[[ THE RECORDS open ]]

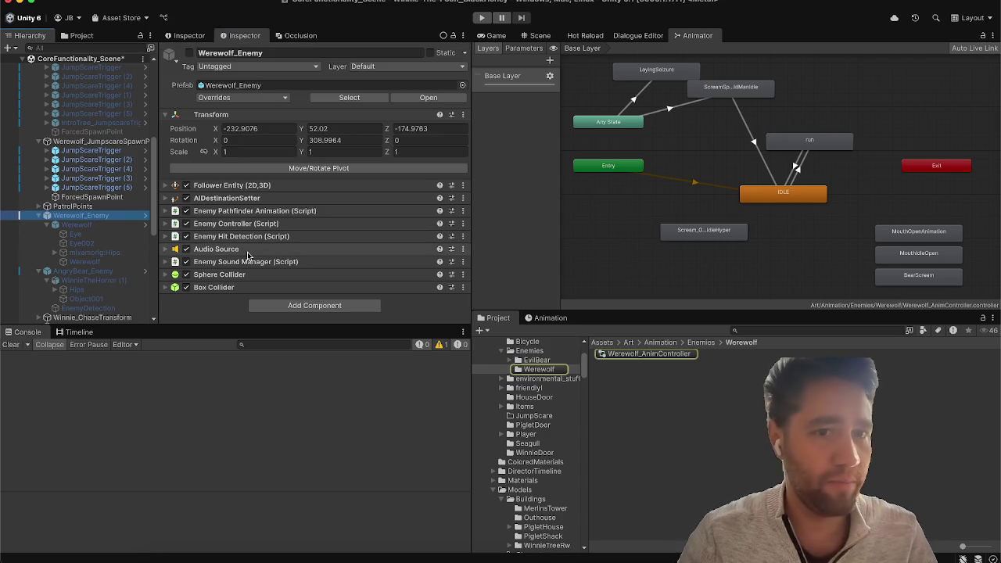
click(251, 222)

[[ THE RECORDS closed ]]
[[ THE RECORDS open ]]

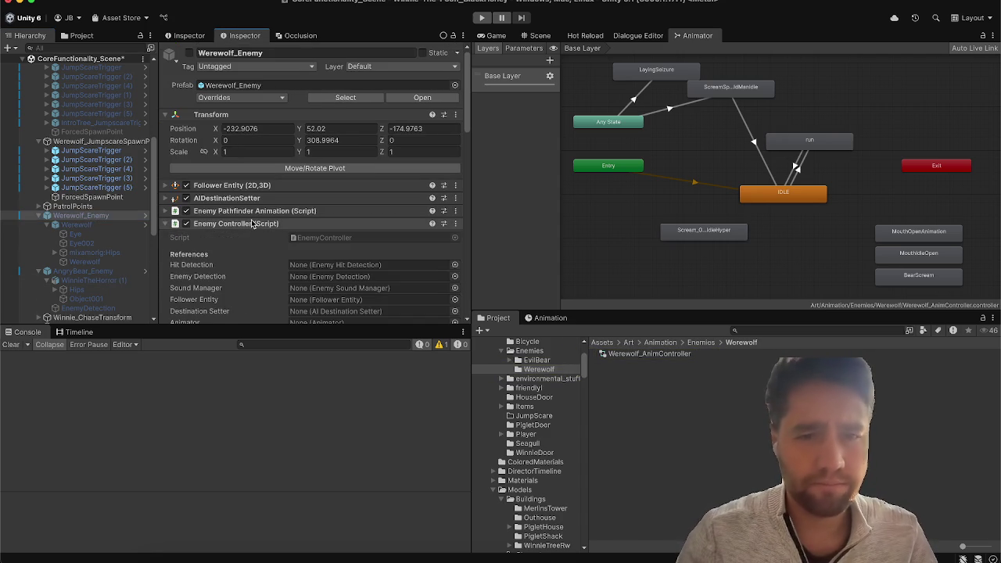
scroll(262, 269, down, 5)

[[ THE RECORDS closed ]]
[[ THE RECORDS open ]]

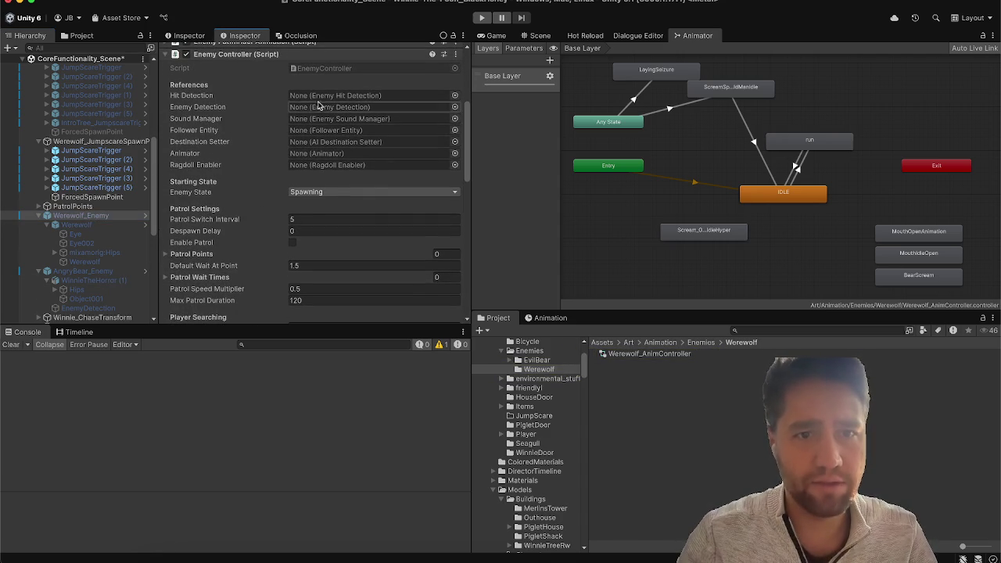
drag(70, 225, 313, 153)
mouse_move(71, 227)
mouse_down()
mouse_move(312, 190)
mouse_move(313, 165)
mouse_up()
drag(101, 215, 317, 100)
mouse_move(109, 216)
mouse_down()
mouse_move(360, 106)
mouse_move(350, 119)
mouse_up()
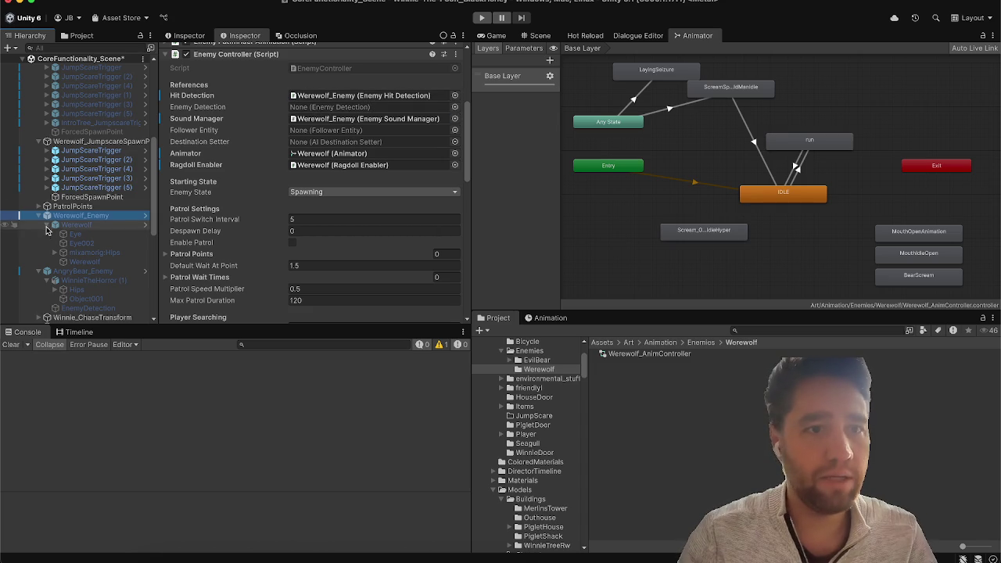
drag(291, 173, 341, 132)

[[ THE RECORDS closed ]]

_EXERCISE DETAILS:_ Take the material above and output only the lines from the one that contains "drag(70, 225, 313, 153)" through the one that contains "drag(291, 173, 341, 132)", ends included and images left out.

_YOUR RESPONSE:_
drag(70, 225, 313, 153)
mouse_move(71, 227)
mouse_down()
mouse_move(312, 190)
mouse_move(313, 165)
mouse_up()
drag(101, 215, 317, 100)
mouse_move(109, 216)
mouse_down()
mouse_move(360, 106)
mouse_move(350, 119)
mouse_up()
drag(291, 173, 341, 132)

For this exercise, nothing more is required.